The preprocessor may convert the RGB value of the target image into a YCrCb value, and then extract only a Y value from the converted YCrCb value to obtain a pixel value corresponding to lightness and darkness.

The initial value extraction unit extracts, as a first initial value, a pixel value corresponding to the brightness and darkness corresponding to a value having the highest frequency of pixels in the first histogram, and sets the pixel value in the second histogram to a value with the highest frequency. A pixel value corresponding to the corresponding blue (B) may be extracted as a second initial value.

The correction section extractor extracts a value obtained by subtracting a first initial value from the first reference value as a first lower limit value, and extracts a value increased by the first initial value from the first reference value as a first upper limit value, and then A range greater than the first lower limit value and smaller than the first upper limit value may be set as a correction section for the contrast.

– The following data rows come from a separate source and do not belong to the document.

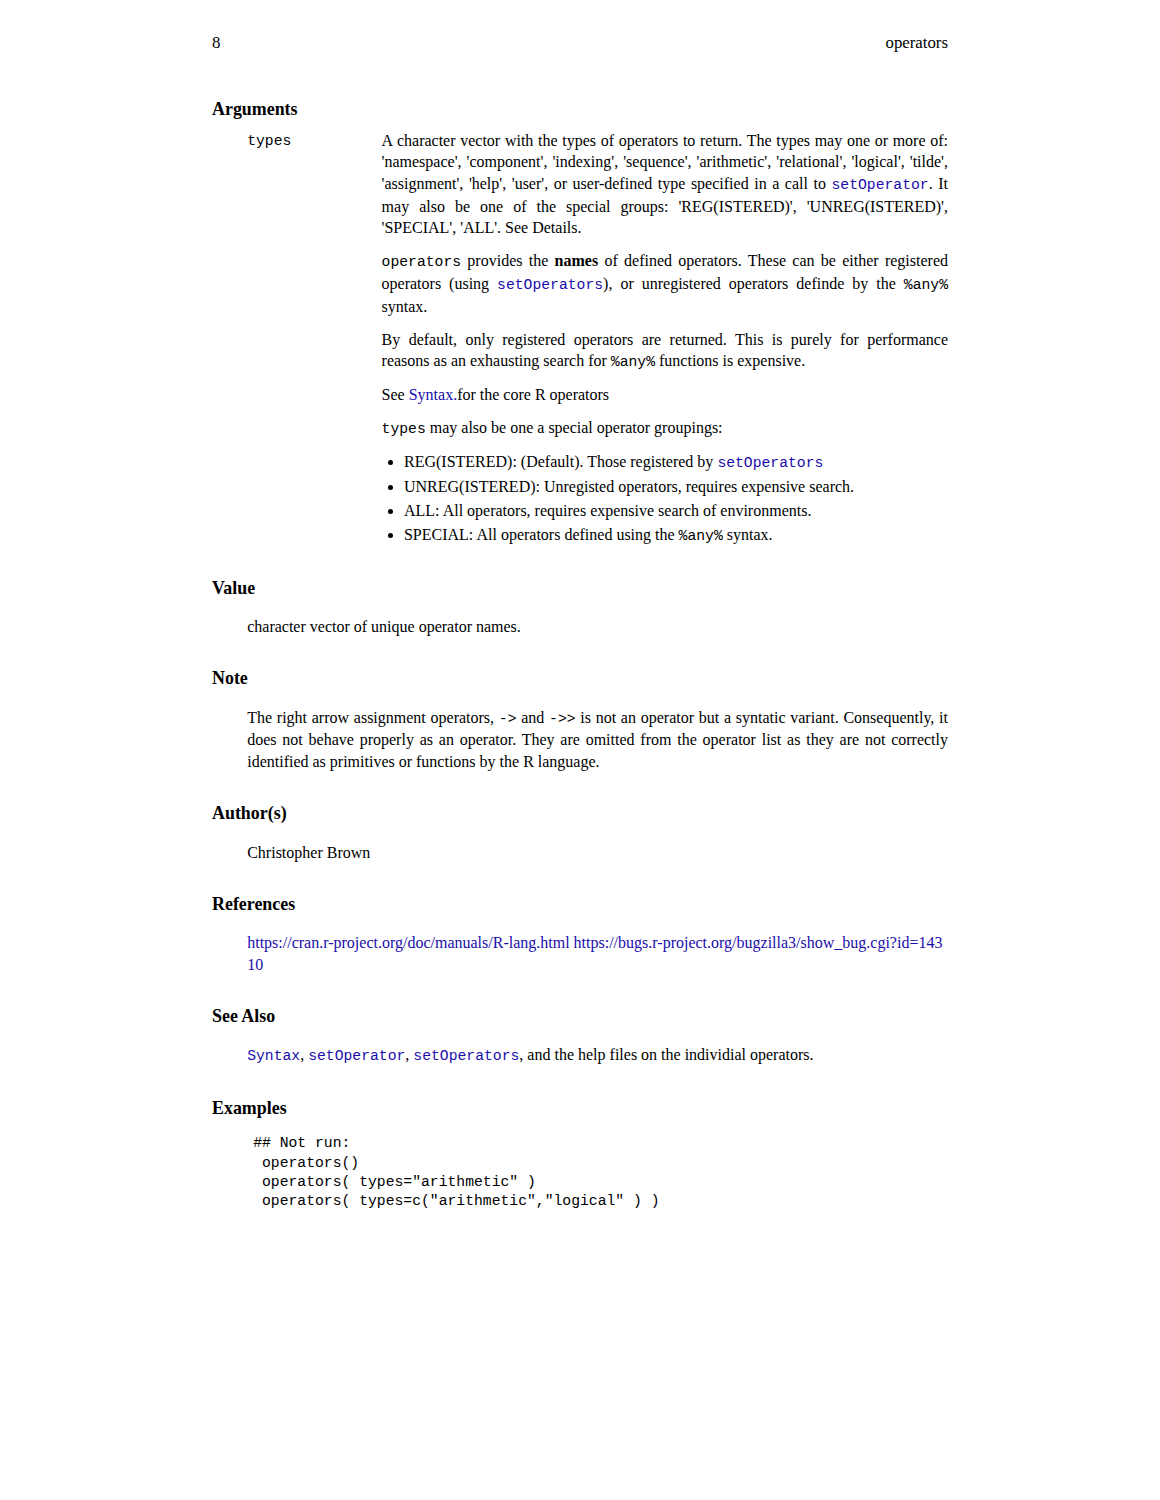8 operators
Arguments
types
A character vector with the types of operators to return. The types may one or more of: 'namespace', 'component', 'indexing', 'sequence', 'arithmetic', 'relational', 'logical', 'tilde', 'assignment', 'help', 'user', or user-defined type specified in a call to setOperator. It may also be one of the special groups: 'REG(ISTERED)', 'UNREG(ISTERED)', 'SPECIAL', 'ALL'. See Details.
operators provides the names of defined operators. These can be either registered operators (using setOperators), or unregistered operators definde by the %any% syntax.
By default, only registered operators are returned. This is purely for performance reasons as an exhausting search for %any% functions is expensive.
See Syntax. for the core R operators
types may also be one a special operator groupings:
REG(ISTERED): (Default). Those registered by setOperators
UNREG(ISTERED): Unregisted operators, requires expensive search.
ALL: All operators, requires expensive search of environments.
SPECIAL: All operators defined using the %any% syntax.
Value
character vector of unique operator names.
Note
The right arrow assignment operators, -> and ->> is not an operator but a syntatic variant. Consequently, it does not behave properly as an operator. They are omitted from the operator list as they are not correctly identified as primitives or functions by the R language.
Author(s)
Christopher Brown
References
https://cran.r-project.org/doc/manuals/R-lang.html https://bugs.r-project.org/bugzilla3/show_bug.cgi?id=14310
See Also
Syntax, setOperator, setOperators, and the help files on the individial operators.
Examples
 ## Not run: 
  operators()
  operators( types="arithmetic" )
  operators( types=c("arithmetic","logical" ) )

The correction section extractor extracts a value obtained by subtracting a second initial value from the second reference value as a second lower limit value, and extracts a value increased by a second initial value from the second reference value as a second upper limit value, and then 2 A range greater than the lower limit value and smaller than the second upper limit value may be set as a correction section for blue (B).

The correction period for the blue (B) is greater than the second lower limit value and smaller than the second upper limit value,

The second lower limit may be greater than the first lower limit, and the second upper limit may be smaller than the first upper limit.

When the second reference value is smaller than the first reference value, the controller may determine a final correction interval from the second lower limit value to the first reference value.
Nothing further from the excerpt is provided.